→ **EXERCISE BRIEF**
Each entry below must be given again word for word, with no pictures.

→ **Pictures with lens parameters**

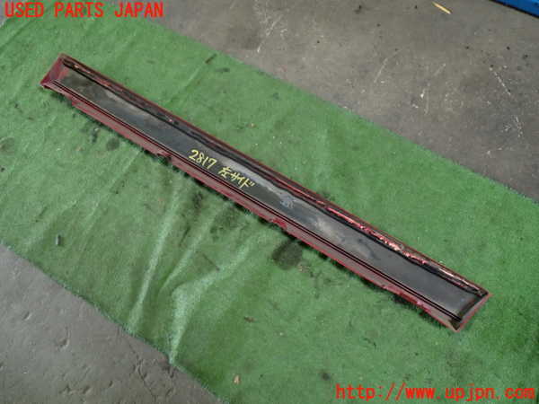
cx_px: 270
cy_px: 202
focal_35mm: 30
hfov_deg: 60.0
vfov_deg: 46.8
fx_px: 467
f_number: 2.3
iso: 400
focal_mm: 5.4
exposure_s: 1/30
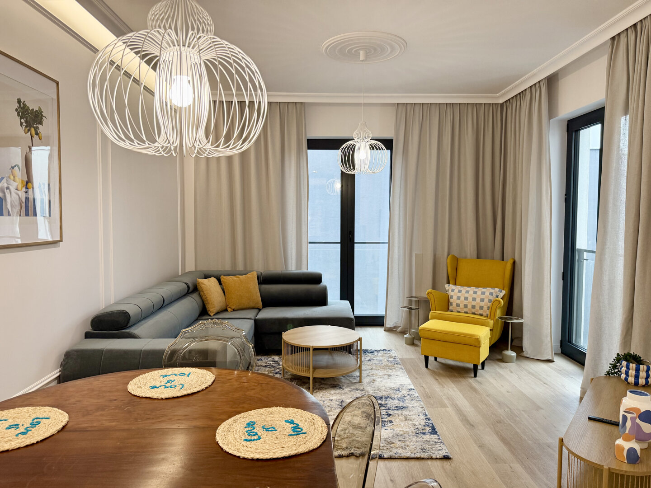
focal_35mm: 24
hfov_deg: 71.6
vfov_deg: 56.8
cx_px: 326
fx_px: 451
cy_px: 244
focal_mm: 6.76
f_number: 1.78
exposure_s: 1/100
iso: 160
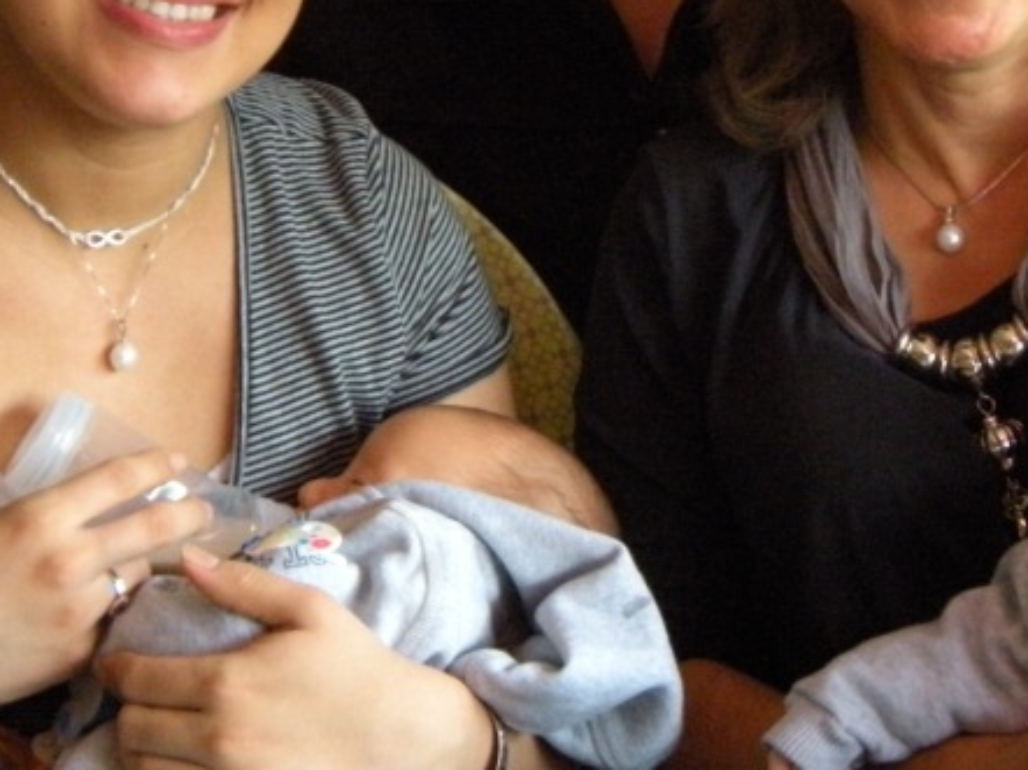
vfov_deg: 14.3
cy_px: 63
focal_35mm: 102
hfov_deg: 19.3
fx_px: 3027
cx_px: 614
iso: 400
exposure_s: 1/20.4
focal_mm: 7.4
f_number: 4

→ **THE ANSWER**
cx_px: 270
cy_px: 202
focal_35mm: 30
hfov_deg: 60.0
vfov_deg: 46.8
fx_px: 467
f_number: 2.3
iso: 400
focal_mm: 5.4
exposure_s: 1/30
focal_35mm: 24
hfov_deg: 71.6
vfov_deg: 56.8
cx_px: 326
fx_px: 451
cy_px: 244
focal_mm: 6.76
f_number: 1.78
exposure_s: 1/100
iso: 160
vfov_deg: 14.3
cy_px: 63
focal_35mm: 102
hfov_deg: 19.3
fx_px: 3027
cx_px: 614
iso: 400
exposure_s: 1/20.4
focal_mm: 7.4
f_number: 4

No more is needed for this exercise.